Strengths and limitations

A restricted number of individuals is a common limitation in studies investigating multiple biomarkers of one pathological condition but it needs to be noted, especially in the post-MI group. The sample size in our study is similar to what has been reported in other biomarker studies (11,31). It was not based on power calculations because the aim of the study was to address several biomarkers without prioritizing any of them.

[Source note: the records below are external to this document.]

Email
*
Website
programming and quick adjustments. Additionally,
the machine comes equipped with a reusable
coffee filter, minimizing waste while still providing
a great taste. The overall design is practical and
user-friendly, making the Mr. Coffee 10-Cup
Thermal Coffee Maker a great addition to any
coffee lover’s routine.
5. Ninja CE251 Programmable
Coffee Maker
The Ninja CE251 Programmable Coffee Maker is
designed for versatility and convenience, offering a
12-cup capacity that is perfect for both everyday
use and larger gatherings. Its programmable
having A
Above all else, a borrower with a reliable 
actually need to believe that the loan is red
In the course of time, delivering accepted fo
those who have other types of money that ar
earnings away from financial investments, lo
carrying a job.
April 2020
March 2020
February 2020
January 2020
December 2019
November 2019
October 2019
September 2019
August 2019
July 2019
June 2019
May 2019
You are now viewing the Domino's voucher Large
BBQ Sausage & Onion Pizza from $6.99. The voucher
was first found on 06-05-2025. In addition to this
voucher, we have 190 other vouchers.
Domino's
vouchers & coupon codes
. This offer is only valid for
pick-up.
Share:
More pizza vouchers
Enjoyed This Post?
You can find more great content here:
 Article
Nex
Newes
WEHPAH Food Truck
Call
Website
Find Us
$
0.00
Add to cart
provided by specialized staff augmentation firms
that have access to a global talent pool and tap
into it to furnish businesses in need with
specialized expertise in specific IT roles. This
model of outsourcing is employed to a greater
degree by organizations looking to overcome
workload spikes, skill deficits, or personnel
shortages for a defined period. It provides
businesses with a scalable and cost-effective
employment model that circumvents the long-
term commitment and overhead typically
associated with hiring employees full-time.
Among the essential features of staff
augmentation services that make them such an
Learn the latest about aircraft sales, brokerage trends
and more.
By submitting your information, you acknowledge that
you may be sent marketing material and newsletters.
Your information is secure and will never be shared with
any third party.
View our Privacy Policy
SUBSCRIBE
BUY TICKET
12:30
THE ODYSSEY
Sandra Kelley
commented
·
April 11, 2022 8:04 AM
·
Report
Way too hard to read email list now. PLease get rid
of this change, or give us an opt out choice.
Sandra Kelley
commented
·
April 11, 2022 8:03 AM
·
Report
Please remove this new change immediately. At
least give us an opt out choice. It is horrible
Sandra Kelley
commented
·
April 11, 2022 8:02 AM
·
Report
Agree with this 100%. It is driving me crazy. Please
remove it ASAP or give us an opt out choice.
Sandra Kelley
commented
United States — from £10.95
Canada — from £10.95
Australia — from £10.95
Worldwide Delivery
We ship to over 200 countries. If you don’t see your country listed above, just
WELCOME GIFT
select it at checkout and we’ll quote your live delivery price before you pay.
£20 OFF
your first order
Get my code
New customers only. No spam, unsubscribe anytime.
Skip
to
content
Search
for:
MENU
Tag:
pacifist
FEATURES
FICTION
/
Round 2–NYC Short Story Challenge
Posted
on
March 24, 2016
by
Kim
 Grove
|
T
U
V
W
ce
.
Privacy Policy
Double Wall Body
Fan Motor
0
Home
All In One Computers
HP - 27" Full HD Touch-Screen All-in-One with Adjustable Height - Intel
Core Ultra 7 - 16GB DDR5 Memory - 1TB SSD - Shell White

This should be taken into account while interpreting the results, especially in the post-myocardial infarction group. We may not exclude that larger sample size would yield significant correlations between CIMT and other biomarkers. However, to make the analysis more robust we applied Box-Cox transformation, which enabled the use of parametric statistics. Our intention was to carry out an exploratory analysis that would identify associations of potential clinical importance. Judging from the point estimates, even if the association was proven significant after doubling or tripling the number of participants, its strength would be low and without any clinical implications. It needs to be noted that the control group consisted of both healthy volunteers and non-stroke or non-coronary artery disease patients, which was intended to better reflect general population but may have also been a source of bias, since it does not ensure full representativeness of the control group for the general non-stroke and non-MI population. Blood samples were taken only once, which may have introduced bias caused by intraindividual variation. Detailed lipid profile was not assessed in all patients and therefore the levels of LDL and HDL cholesterol were not reported. All patients had already entered the chronic stage of disease, meaning that many of them were using statins at least for several months, which may have affected the levels of inflammatory biomarkers. However, the levels measured early after IS and MI do not reflect their everyday levels and clearly decrease over time, which makes them less reliable for long-term risk stratification (13,41). All patients were Caucasians recruited from one geographically homogenous area, which excludes potential ethnical bias (42). They were also subjected to identical diagnostic procedures carried out by the same group of investigators, which made direct comparisons fully justified.

Conclusions

Considering differences between pathologies leading to symptomatic coronary or carotid ischemic events, it may be difficult to identify a single universal blood marker of atherosclerosis that would significantly improve present clinical predictive models. Nonetheless, there is still need for further well designed and large scale studies of novel biomarkers.